Overexpression of the proinflammatory cytokine macrophage migration inhibitory factor (MIF) is linked to a number of autoimmune diseases and cancer. MIF production has been correlated to the number of CATT repeats in a microsatellite region upstream of the MIF gene. We have characterized the interaction of pituitary-specific positive transcription factor 1 (Pit-1) with a portion of the MIF promoter region flanking a microsatellite polymorphism (−794 CATT_5–8).
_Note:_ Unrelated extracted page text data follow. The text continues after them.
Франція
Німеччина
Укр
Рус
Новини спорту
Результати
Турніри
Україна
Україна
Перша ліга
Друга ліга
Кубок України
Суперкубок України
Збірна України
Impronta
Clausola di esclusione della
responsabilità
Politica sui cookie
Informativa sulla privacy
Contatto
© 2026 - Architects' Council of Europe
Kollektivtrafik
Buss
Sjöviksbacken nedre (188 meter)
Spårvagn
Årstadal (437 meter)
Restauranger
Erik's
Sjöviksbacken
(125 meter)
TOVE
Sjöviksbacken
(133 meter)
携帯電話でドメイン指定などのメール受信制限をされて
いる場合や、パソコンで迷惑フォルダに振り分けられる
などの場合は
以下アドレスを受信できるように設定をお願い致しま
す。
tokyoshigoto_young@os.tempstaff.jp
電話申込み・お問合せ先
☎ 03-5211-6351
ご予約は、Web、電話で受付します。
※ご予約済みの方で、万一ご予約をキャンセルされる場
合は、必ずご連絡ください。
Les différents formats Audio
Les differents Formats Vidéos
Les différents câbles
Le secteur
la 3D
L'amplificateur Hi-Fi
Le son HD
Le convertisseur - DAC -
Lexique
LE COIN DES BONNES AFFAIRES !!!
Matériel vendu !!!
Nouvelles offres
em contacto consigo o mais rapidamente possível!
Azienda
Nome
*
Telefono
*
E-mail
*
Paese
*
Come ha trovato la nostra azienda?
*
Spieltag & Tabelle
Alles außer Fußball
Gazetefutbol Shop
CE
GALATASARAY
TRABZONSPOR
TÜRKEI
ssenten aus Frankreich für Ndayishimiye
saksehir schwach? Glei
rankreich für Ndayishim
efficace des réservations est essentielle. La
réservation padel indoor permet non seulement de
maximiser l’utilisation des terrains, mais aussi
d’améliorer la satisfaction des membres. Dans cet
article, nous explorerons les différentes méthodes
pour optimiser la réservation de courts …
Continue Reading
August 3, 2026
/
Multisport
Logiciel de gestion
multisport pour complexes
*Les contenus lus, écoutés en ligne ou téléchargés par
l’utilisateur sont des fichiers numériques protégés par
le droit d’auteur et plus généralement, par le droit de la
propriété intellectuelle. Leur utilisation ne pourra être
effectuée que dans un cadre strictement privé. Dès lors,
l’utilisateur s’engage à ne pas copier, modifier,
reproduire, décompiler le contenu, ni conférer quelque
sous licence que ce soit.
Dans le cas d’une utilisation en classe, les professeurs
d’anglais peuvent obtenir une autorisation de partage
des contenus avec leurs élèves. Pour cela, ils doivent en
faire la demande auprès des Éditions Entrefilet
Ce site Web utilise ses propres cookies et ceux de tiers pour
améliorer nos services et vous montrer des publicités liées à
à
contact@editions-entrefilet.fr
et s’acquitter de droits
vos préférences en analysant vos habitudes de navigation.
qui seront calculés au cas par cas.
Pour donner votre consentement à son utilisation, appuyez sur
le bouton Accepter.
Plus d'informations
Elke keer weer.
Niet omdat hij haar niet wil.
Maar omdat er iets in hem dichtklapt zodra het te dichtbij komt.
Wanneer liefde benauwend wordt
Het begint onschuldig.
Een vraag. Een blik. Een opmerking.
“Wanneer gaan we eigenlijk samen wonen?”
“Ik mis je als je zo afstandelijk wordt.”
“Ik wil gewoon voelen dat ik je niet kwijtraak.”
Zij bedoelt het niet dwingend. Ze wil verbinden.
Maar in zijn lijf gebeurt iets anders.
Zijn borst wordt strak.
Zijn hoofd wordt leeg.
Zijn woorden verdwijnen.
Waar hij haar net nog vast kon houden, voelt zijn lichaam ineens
Using fluorescence anisotropy, we quantified tight complex formation between Pit-1 and an oligonucleotide consisting of eight consecutive CATT repeats (8xCATT) with an apparent K_d of 35 nM. Using competition experiments we found a 23 base pair oligonucleotide with 4xCATT repeats to be the minimum DNA sequence necessary for high affinity interaction with Pit-1. The stoichiometry of the Pit-1 DNA interaction was determined to be 2:1 and binding is cooperative in nature. We subsequently structurally characterized the complex and discovered a completely novel binding mode for Pit-1 in contrast to previously described Pit-1 complex structures. The affinity of Pit-1 for the CATT target sequence was found to be highly dependent on cooperativity. This work lays the groundwork for understanding transcriptional regulation of MIF and pursuing Pit-1 as a therapeutic target to treat MIF-mediated inflammatory disorders.

中文翻译：

---

Pit-1与巨噬细胞迁移抑制因子启动子中CATT重复的新型合作结合模式的生化和结构表征

促炎性细胞因子巨噬细胞迁移抑制因子（MIF）的过度表达与多种自身免疫性疾病和癌症有关。MIF的产生与MIF基因上游的微卫星区域中CATT重复的数量有关。我们已经表征了垂体特异性正转录因子1（Pit-1）与MIF启动子区域的侧翼微卫星多态性（−794 CATT _5-8）的相互作用。使用荧光各向异性，我们定量了Pit-1和寡核苷酸之间紧密紧密的复合物形成，该寡核苷酸由八个连续的CATT重复序列（8xCATT）和一个明显的K _d组成为35 nM。通过竞争实验，我们发现具有4xCATT重复序列的23个碱基对的寡核苷酸是与Pit-1进行高亲和力相互作用所需的最小DNA序列。Pit-1 DNA相互作用的化学计量确定为2：1，结合本质上是协作的。我们随后在结构上对复合物进行了表征，并发现了与先前描述的Pit-1复合物结构相反的Pit-1全新结合模式。发现Pit-1对CATT靶序列的亲和力高度依赖于协同作用。这项工作为理解MIF的转录调控和追求Pit-1作为治疗MIF介导的炎性疾病的治疗靶标奠定了基础。